Terkait wacana impor beras yang digagas oleh pemerintah, Ariodillah Hidayat, S.E., M.SI. selaku akademisi dari Fakultas Ekonomi Universitas Sriwijaya, memberikan tangapan mengenai impor beras.
“Wacana impor beras yang digagas Menteri Perdagangan timing-nya tidak pas. Saat ini beras yang menjadi cadangan dalam gudang Bulog sekitar 800 ribu ton. Angka ini jauh di bawah ketetapan sebagaimana diatur berdasarkan regulasi yang ditetapkan. Sementara itu, stok beras pemerintah sisa dari impor tahun 2018 secara terpaksa harus dilempar keluar untuk diganti dengan stok baru. Berdasarkan data mengenai CBP, saat ini dinilai berada pada angka yang ditetapkan logis dan benar untuk mengimpor beras dalam memenui amanat dari Undang-Undang,” ujarnya.
Beras yang tidak dikeluarkan oleh Bulog akan mengalami penurunan kualitas dan penurunan kuantitas penjualan. Hal ini lah yang menjadi masalah. Beras sebagai CBP yang dikuasai oleh Bulog menjadi busuk.
“Yang menjadi permasalahan saat ini adalah ketika pemerintah melakukan Bantuan Langsung Tunai (BLT), Bulog tidak memiliki jalan dan menagalami kesulitan dalam mengeluarkan stok beras untuk penanggulangan bencana. Hal ini mengakibatkan beras mengalami penurunan kualitas sehingga tidak laku untuk dijual. Berkurangnya stok bulog mengakitbatkan pemerintah melakukan supply melalui beras impor,” ungkapnya.
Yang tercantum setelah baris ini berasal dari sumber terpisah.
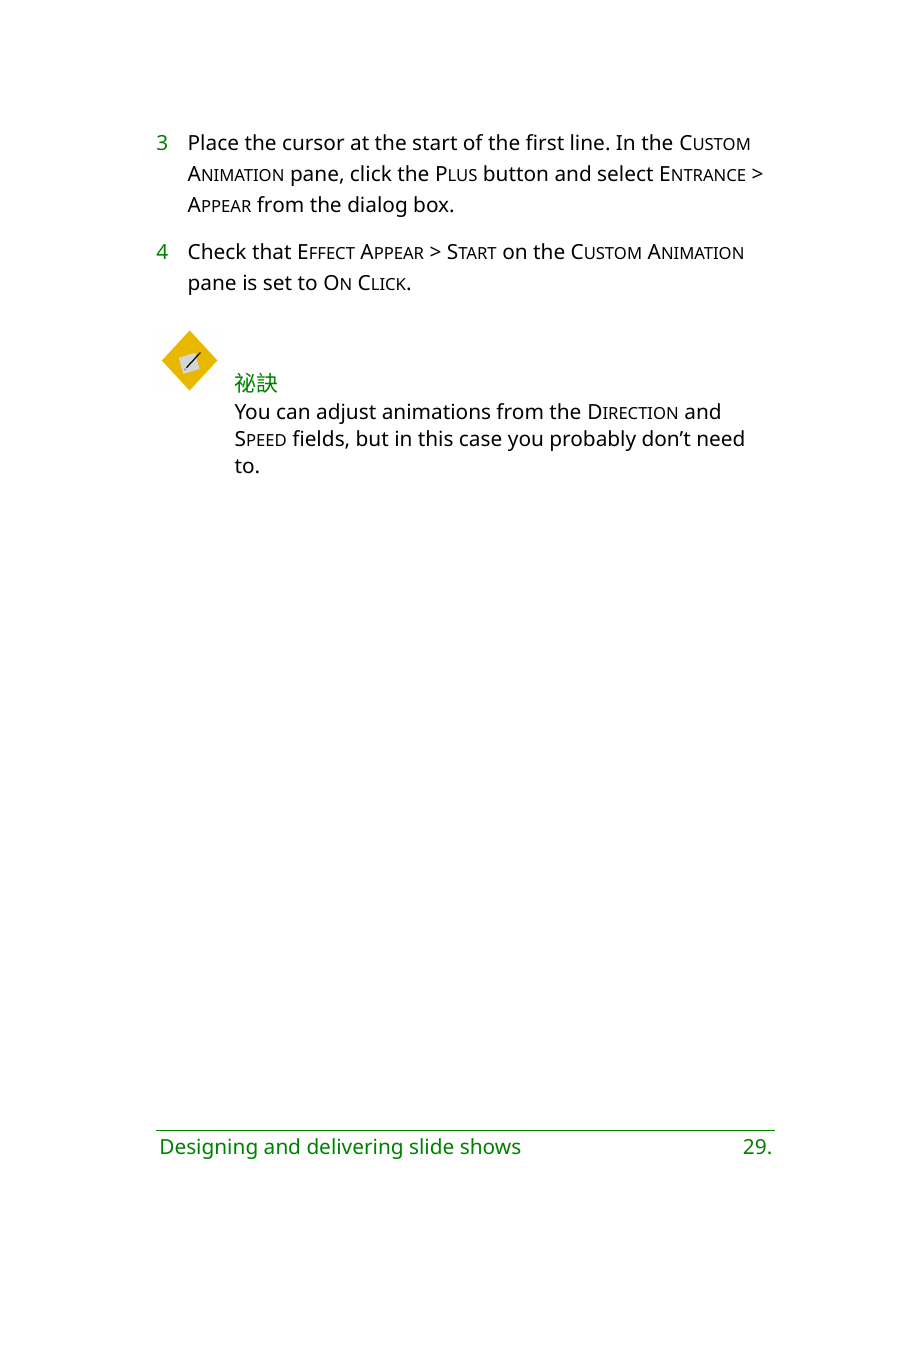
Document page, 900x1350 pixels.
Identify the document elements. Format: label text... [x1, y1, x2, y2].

list Place the cursor at the start of the first line. In the Custom Animation pane, click the Plus button and select Entrance > Appear from the dialog box. [156, 125, 775, 219]
picture [157, 329, 220, 392]
text You can adjust animations from the Direction and Speed fields, but in this case you probably don’t need to. [234, 398, 775, 479]
list 祕訣 [156, 328, 775, 398]
list Check that Effect Appear > Start on the Custom Animation pane is set to On Click. [156, 234, 775, 297]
Bulog mengalami kesulitan dalam mengambil keputusan di mana Bulog harus memenuhi jumlah CBP sesuai ketentuan pemerintah, tetapi Bulog juga harus melakukan pengeluaran stok beras lama untuk dijual meskipun terjadi penurunan kualitas.
Ungkapan Menteri Koordinator Perekonomian, Airlangga Hartarto, mengenai impor beras sudah menjadi polemik populer belakangan ini. Impor beras sudah menjadi rencana di tahun 2020, padahal sudah diperikarakan bahwa panen raya yang akan berlangsung pada bulan Maret hingga April akan surplus.
Pernyataan dari Airlangga Hartarto mengenai rencana impor beras menjadi suatu tanda tanya, apakah pernyataan ini akibat beras yang mengalami penurunan kualitas, atau adanya indikasi dari oknum yang akan mengambil kesempatan.
Persepsi yang dibangun oleh masyarakat adalah salah mengenai tujuan dilakukannya impor. Beras yang diimpor bukan untuk diperjualbelikan kepada masyarakat, melainkan untuk CBP Bulog sehingga ketika isu yang muncul mengenai impor beras akan melebar tak karuan dan pedagang akan menaikan harga gabah bagi petani.
Mekanisme Bulog akan pendistribusian beras seharusnya dilakukan dengan benar agar tidak ada stok yang menumpuk atau tidak dikeluarkan dari pasokan beras untuk didistribusikan, sehingga tidak ada penurunan kualitas dari beras tersebut. Perlu tata kelola yang baik pada pendistribusian beras. Dengan tata kelola yang maka akan tercipta sirkulasi stok beras yang baik.